Just a few months ago things were looking up in Europe. The economy seemed to be growing modestly, their central bank was talking about further efforts to stimulate the economy and even the PIGS were beginning to recover. And then came Putin.
This week we were told that the European Gross Domestic Product (GDP) in the second quarter was a disappointment. Economic growth in this $13 trillion economy was flat versus its performance in the first quarter. Even more troubling was Germany, which actually saw a decline in annualized growth, as did Italy. France was flat for the second quarter in a row while growth in Spain and the Netherlands was respectable.
What’s worse, most of this decline in growth was before the problems between Russia and the Ukraine surfaced. Business investment is just not happening over there despite the fact that European corporations are flush with cash just like their U.S. counterparts. While employment in Germany is still at a record high, France is experiencing all-time highs in their unemployment rate.
As the European economy begins to stall, government bonds across the continent have seen their prices rise and their yields drop drastically. The Bund (the German equivalent to our 10-year, U.S. Treasury note) is trading at just below 1%, compared to ours at 2.38%. Is it any wonder that global investors can’t get enough of our paper, given the higher yields?
A month or so ago, Mario Drahgi, the head of Europe’s central bank, had instituted new measures to stimulate the EU economy. It was a good first start, I counseled at the time, but more was needed. Besides, the European equity markets had already discounted the news and were trading close to record highs. I advised investors to wait until the markets pulled back. Since then the German Bourse has declined almost 10% with other European stock markets following suit.
Today things have changed. Sanctions between the EU and Russia have worsened the economic picture on both sides. The threat of a devastating Russian embargo of gas through the Ukraine to countries in the EU remains a possibility this winter. But the biggest set-back to European growth may be the psychological impact on investors and corporations.
Imagine if you were an EU citizen this weekend watching the drama of Ukrainian troops battling the Russian army over the actual contents of a supposed Russian humanitarian convoy.
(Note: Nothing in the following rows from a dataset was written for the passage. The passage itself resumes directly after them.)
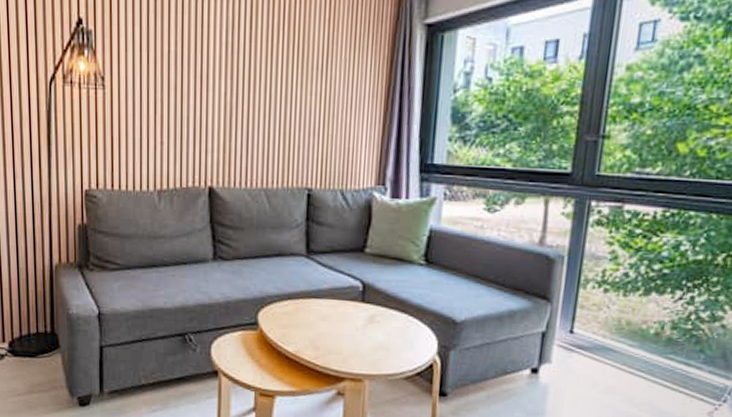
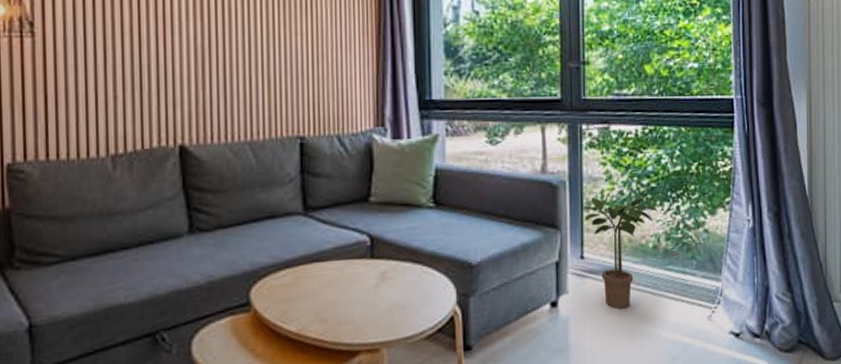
potted plant: none [577,276,668,388] -> present [581,198,658,309]

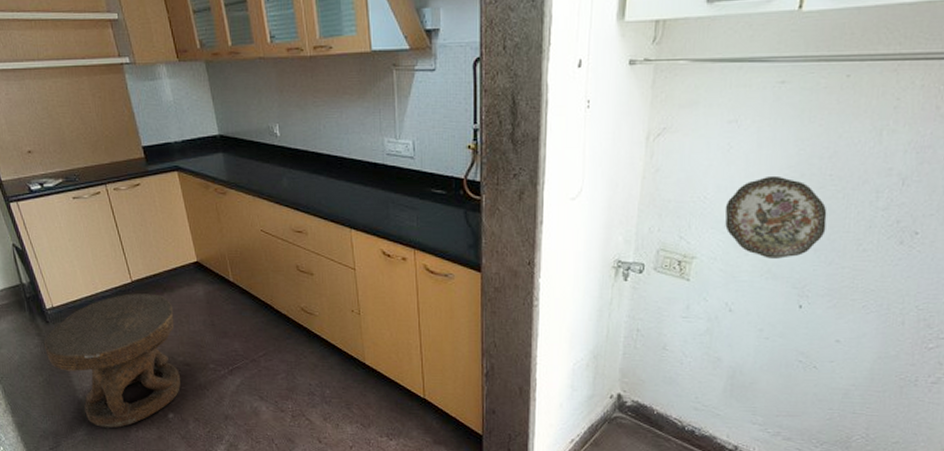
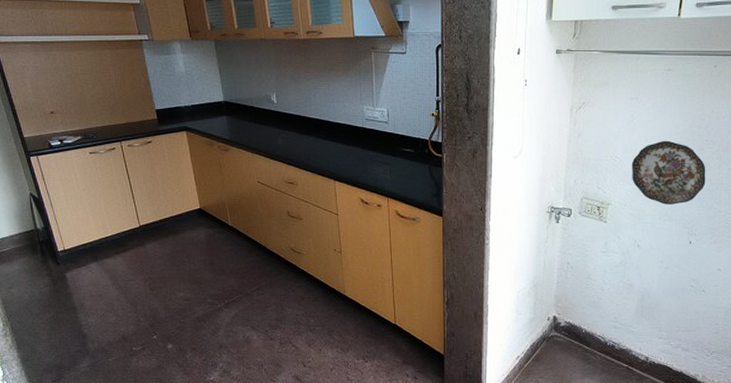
side table: present [44,293,180,428] -> none [54,237,180,359]

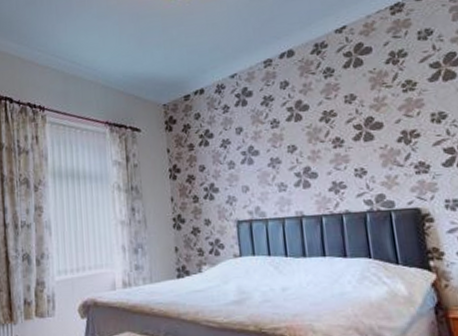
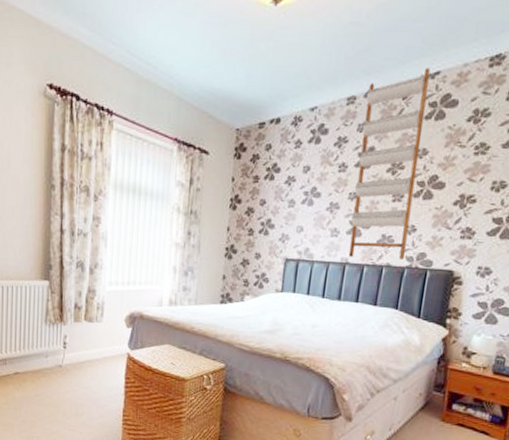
shelf: none [280,24,362,210] -> present [348,67,431,260]

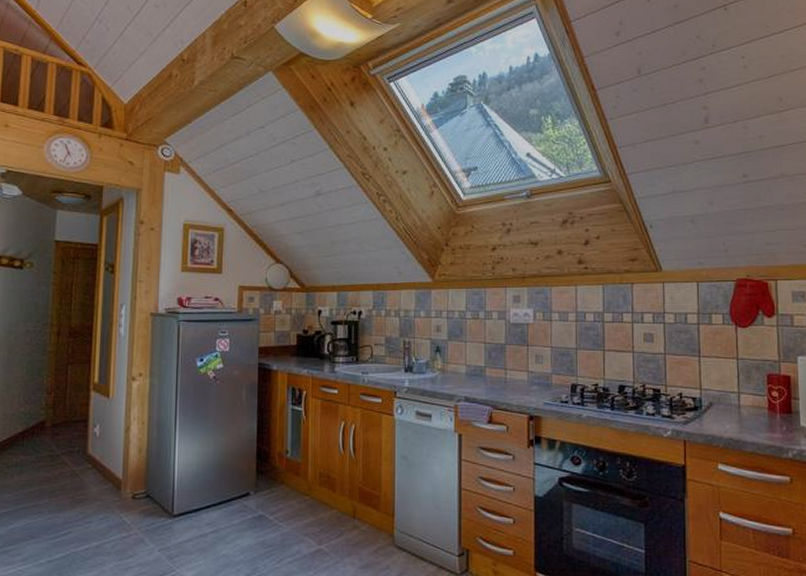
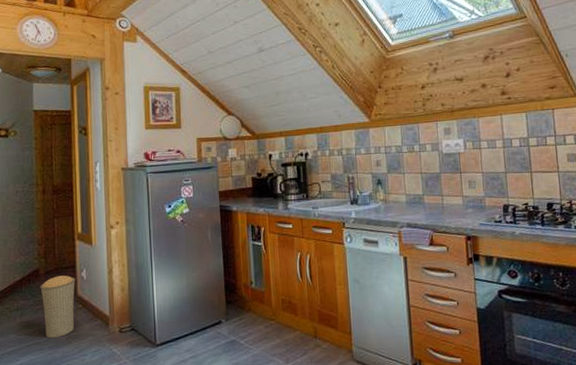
trash can: none [45,430,86,501] -> present [40,275,75,339]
Would you want to be buying stock on Monday? Clearly, European corporations, already reluctant to expand investment, would want to pull-back further until the coast is clear. None of that helps the European financial situation improve.
I’m an advocate of buying when the blood is running in the streets, but so far we have only a threat of that occurring between Russian forces and those of the Ukraine. I would prefer to watch developments unfold before pulling the trigger on any further European purchases. As for U.S. markets in general, clearly last week was another buy the dip opportunity within an on-going trading range. After all, there is something to be said for the safe-haven qualities of the United States and its financial markets.